Q. I work at a teaching hospital affiliated with one of the nation's top universities and medical schools.

Our emergency department staff forgot to return a patient's insurance card and mailed it to the patient via regular first-class mail without notifying her that they were doing so. A few days later, the patient was traveling when she discovered that the insurance card was missing. She called our emergency department and was told the card had been mailed to her home address.

The patient said she understands that mistakes happen occasionally, but that she was far more upset by our failure to contact her and ask her preference for returning the card than by our initial failure to return it while she was at the hospital. The patient said that had we called her, she would have come to the hospital to retrieve it and that she would have done so promptly because of her imminent travel plans.

Did we do the right thing by sending the ­insurance card via regular first-class mail without calling the ­patient first? Should we have sent it via certified mail or in some other manner that required a signature confirming receipt?

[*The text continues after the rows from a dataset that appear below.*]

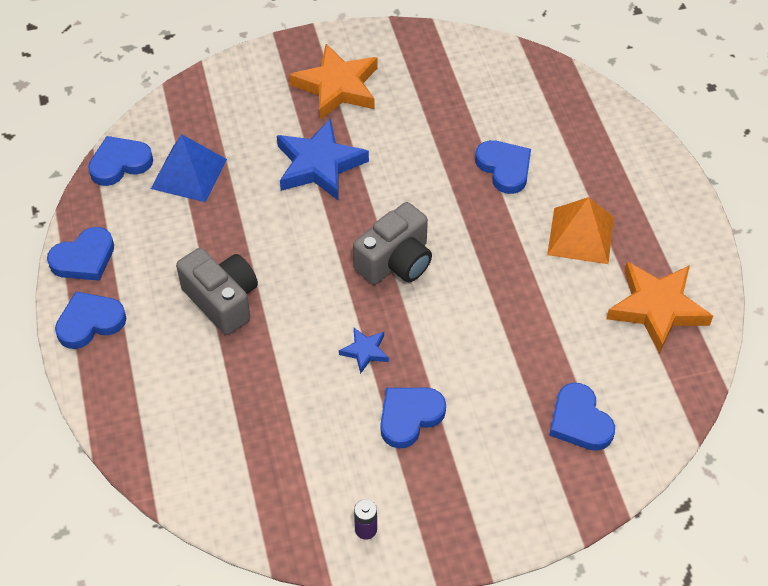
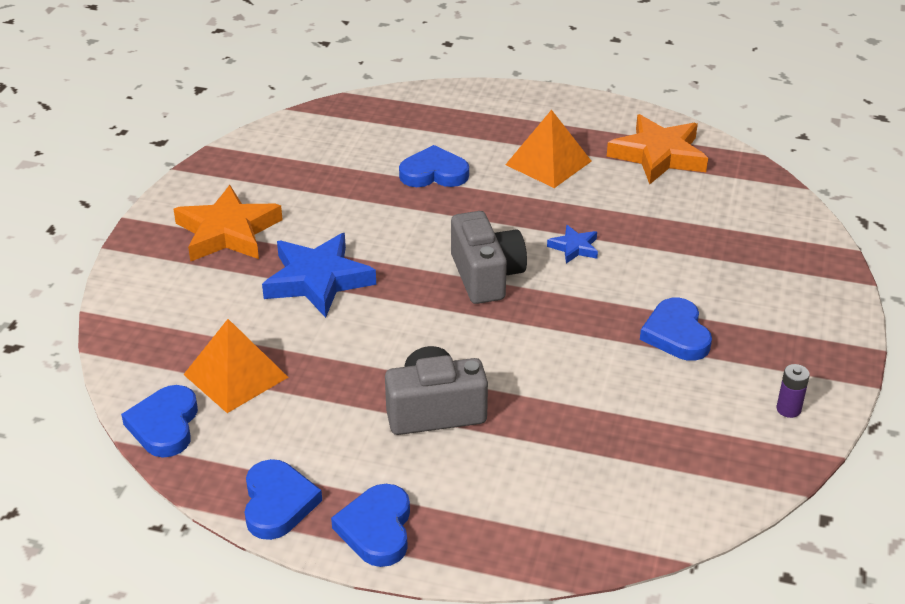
camera: 60 degrees left, 15 degrees down
blue pyramid [151,135,227,202] -> orange pyramid [183,319,288,413]
blue star [339,328,389,374] -> blue star moved to [547,225,598,264]
blue heart [549,383,615,451] -> none

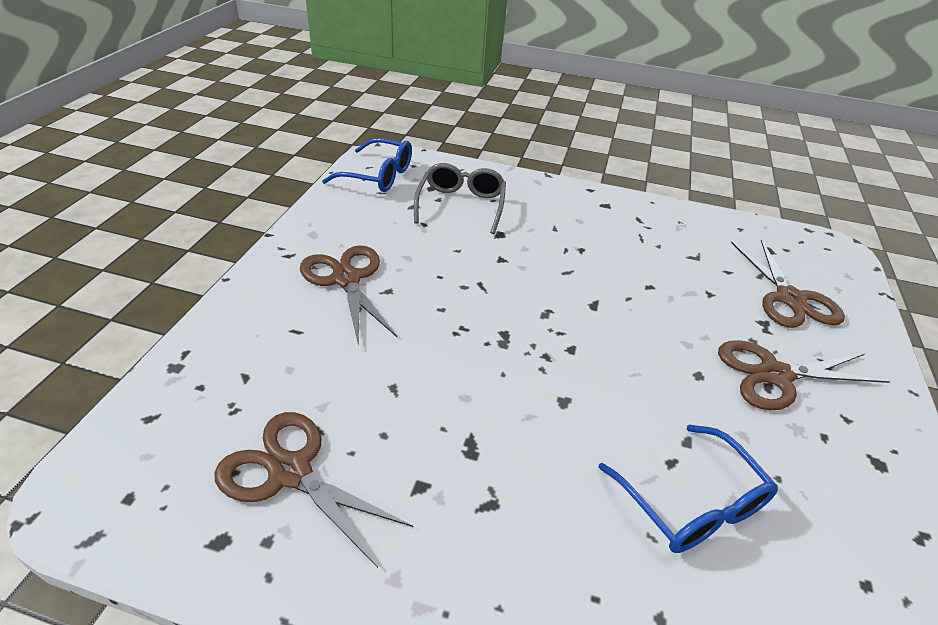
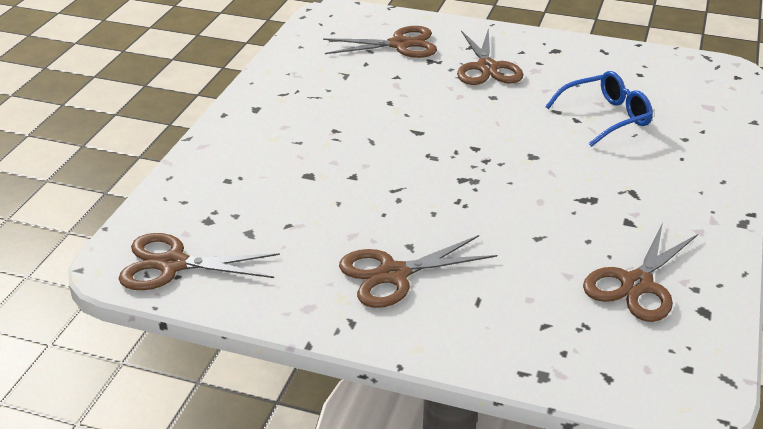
camera: 85 degrees left, 5 degrees down
blue glasses [322,138,412,192] -> brown scissors [118,233,280,290]
grey glasses [414,163,506,234] -> none

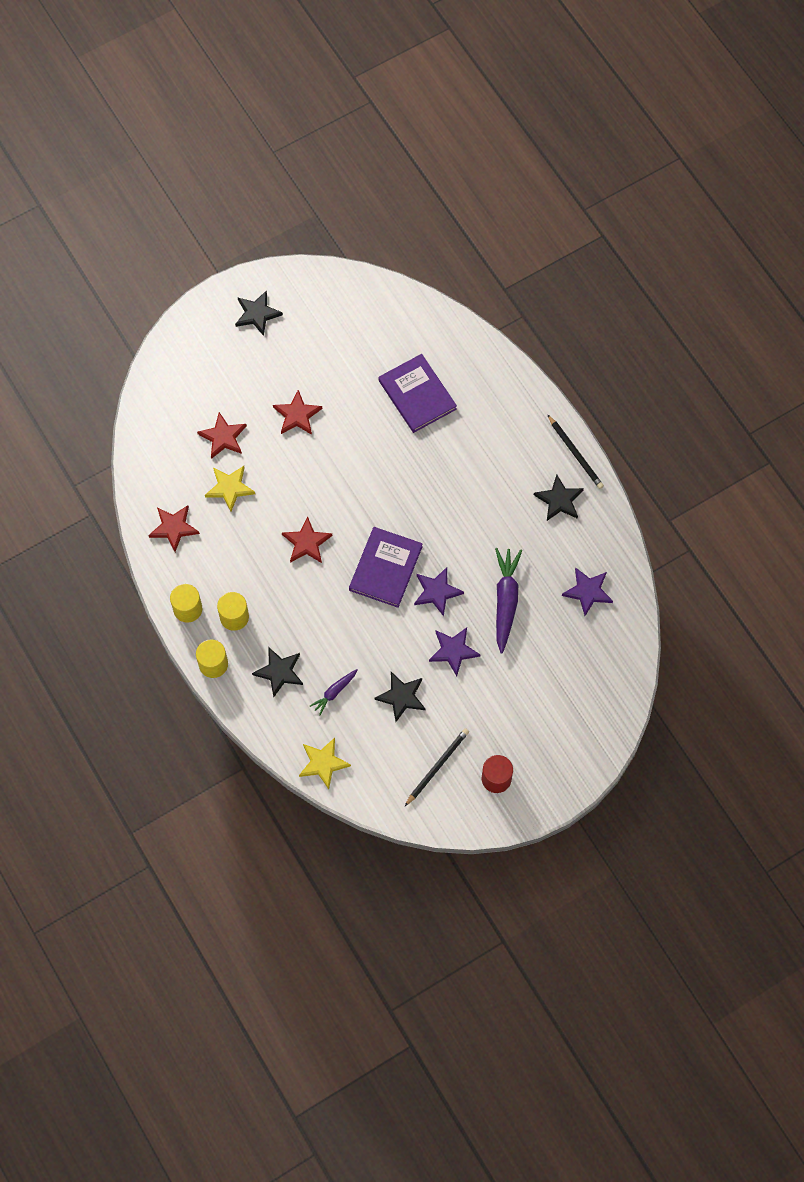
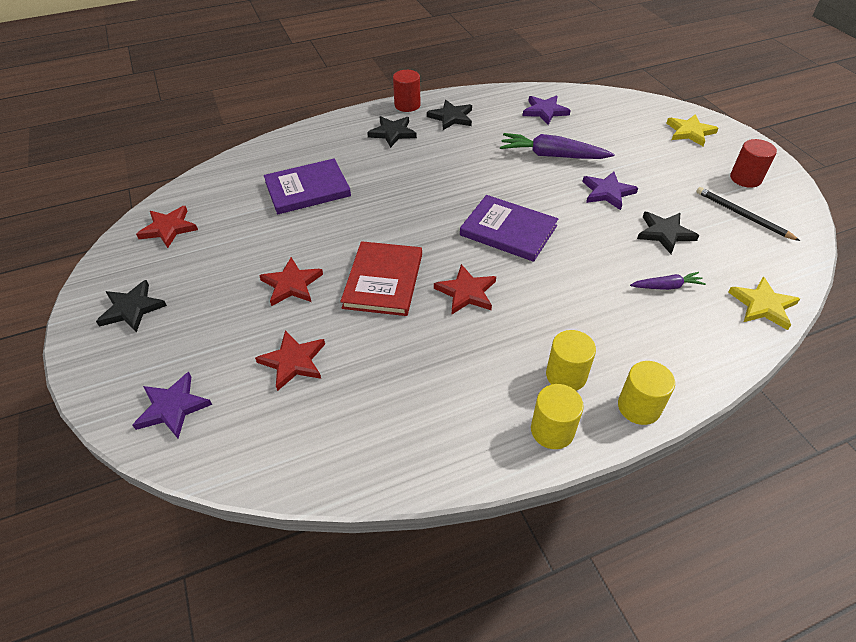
camera: 80 degrees left, 20 degrees down
red star [148,505,200,552] -> red star moved to [136,206,198,248]
yellow star [205,466,255,512] -> yellow star moved to [666,114,719,146]
black star [252,648,303,697] -> black star moved to [367,116,417,148]
purple carrot [310,669,358,715] -> purple carrot turned 60 degrees counterclockwise [630,272,706,290]
purple star [414,567,464,616] -> purple star moved to [132,372,212,438]
black pencil [547,414,604,489] -> red cylinder [393,70,421,112]
none -> red book [340,241,422,316]

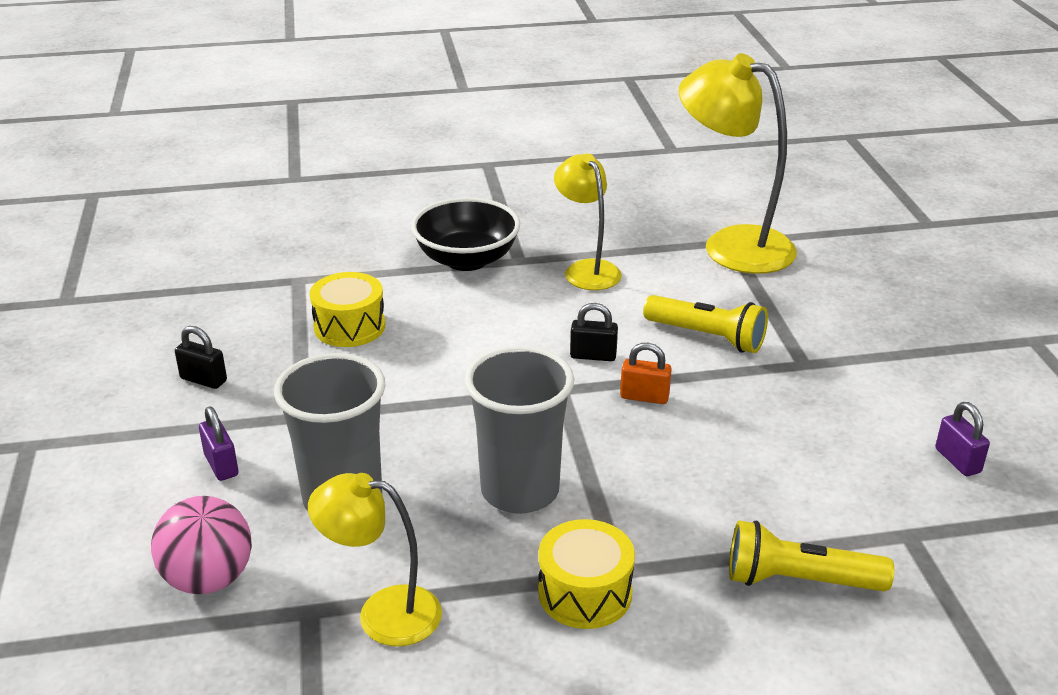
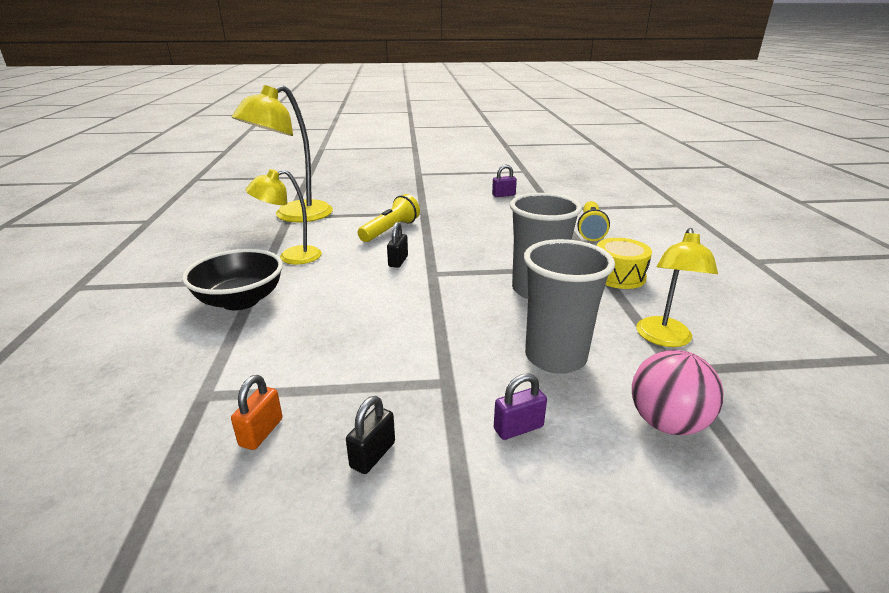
camera: 85 degrees left, 5 degrees down
yellow drum [310,272,385,347] -> none
orange padlock [620,343,672,404] -> orange padlock moved to [231,375,283,450]

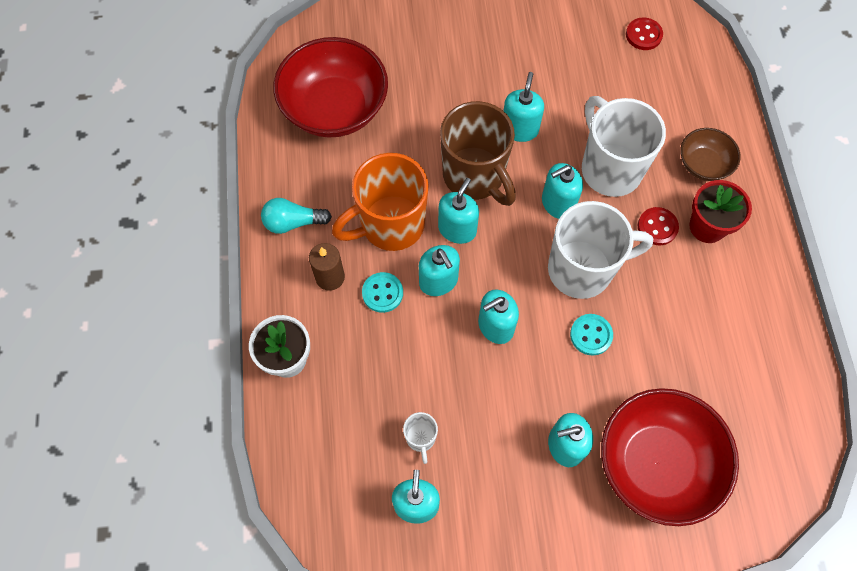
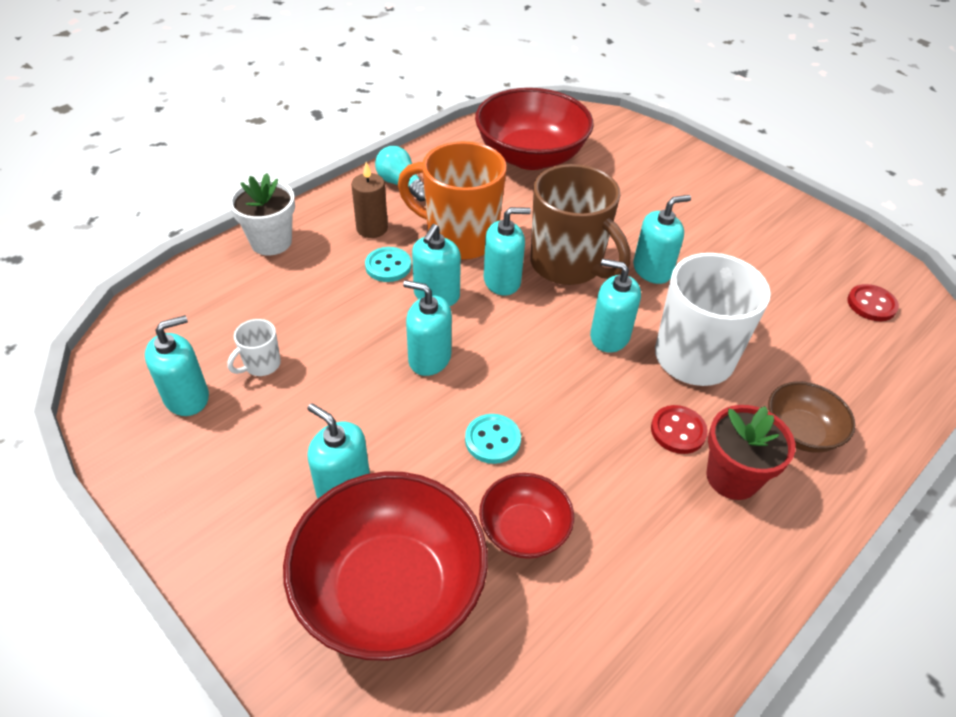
camera: 50 degrees right, 20 degrees down
brown mug [440,101,516,206] -> brown mug turned 60 degrees counterclockwise [531,164,630,285]
white mug [548,201,653,299] -> none
none -> red bowl [479,473,574,559]

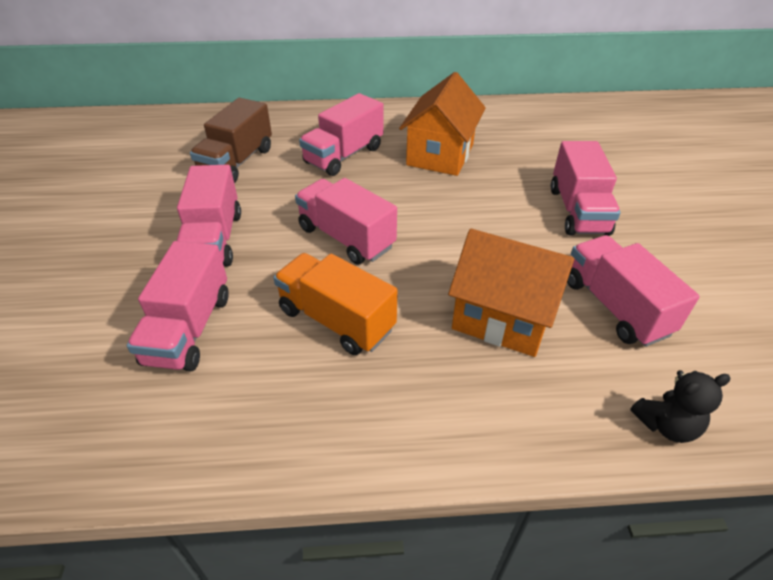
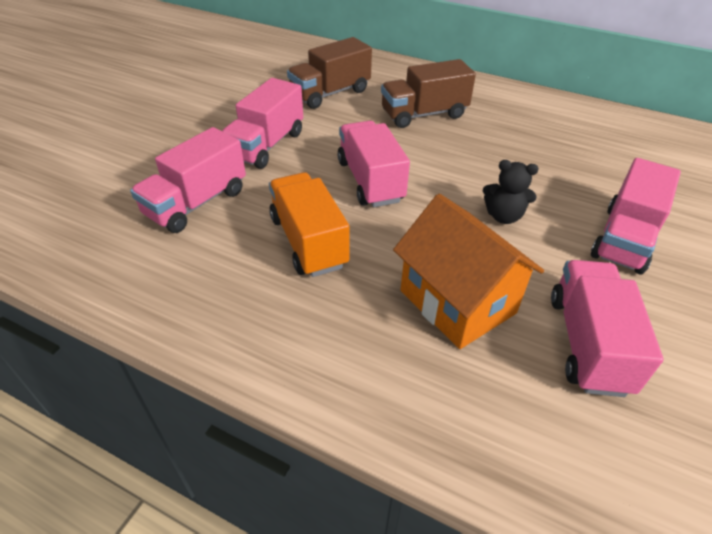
camera: 30 degrees right, 0 degrees up
pink truck [299,93,383,176] -> brown truck [381,59,476,128]
orange house [399,72,486,176] -> none
black teddy bear [630,370,731,443] -> black teddy bear moved to [483,160,539,224]

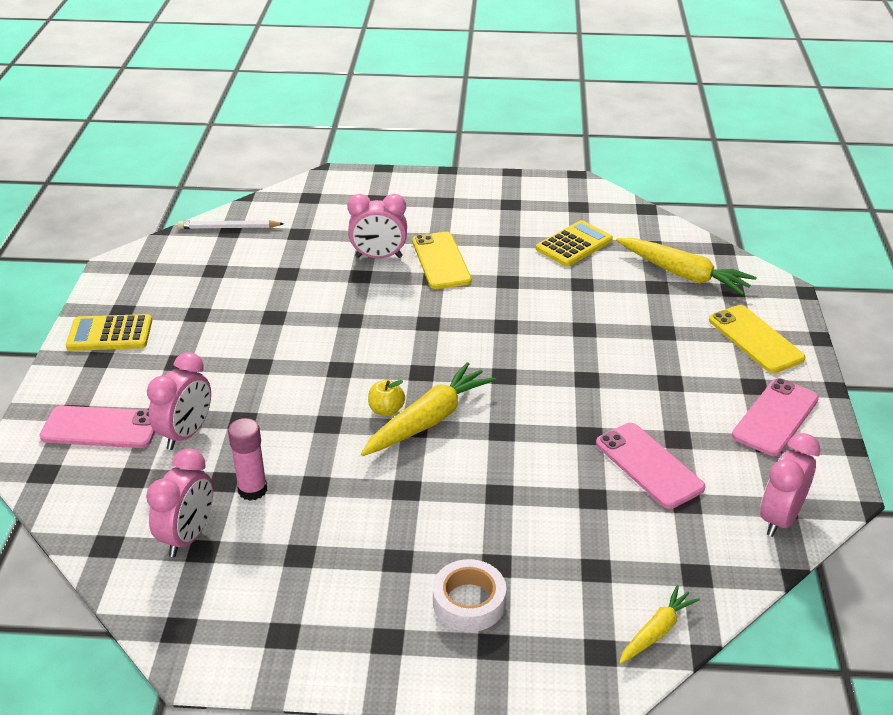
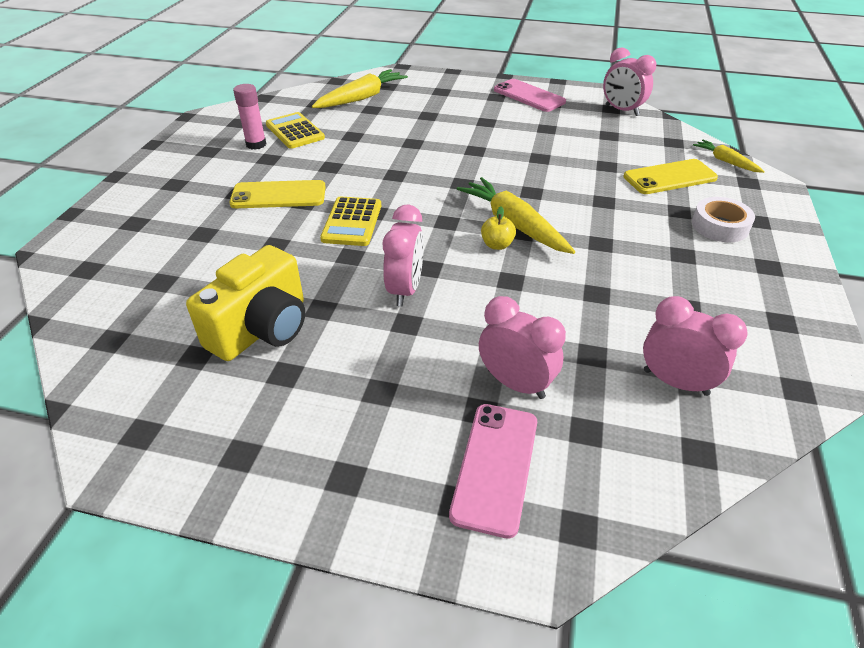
camera: 80 degrees left, 5 degrees up
yellow calculator [66,314,152,351] -> yellow calculator moved to [320,196,381,246]
white pencil [177,220,284,229] -> none
pink glue stick [228,418,267,501] -> pink glue stick moved to [233,84,266,150]
pink clock [347,194,407,258] -> pink clock moved to [383,204,424,307]
pink phone [596,423,705,509] -> none
yellow phone [709,305,805,373] -> yellow phone moved to [623,159,718,194]
none -> yellow camera [186,245,305,361]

Also, should our privacy policy address situations like this?

A. This amounts to a violation of patient preference versus a violation of the privacy or security of the patient's information. There is no regulatory requirement to contact the patient before sending back a left-behind insurance card. First-class mail is protected by federal mail tampering laws, so intercepting and ­fraudulently using another individual's insurance card would amount to a criminal act.

There is no need to change your privacy policy in an effort to comply with state or federal law. HIPAA represents the privacy and security floor-you need to at least comply with HIPAA. You may implement more stringent privacy practices if you wish, and this could include a procedure that requires a call to the patient before sending that left-behind insurance card back. Implementing such a procedure would probably lead to a happier patient, but it's not legally required.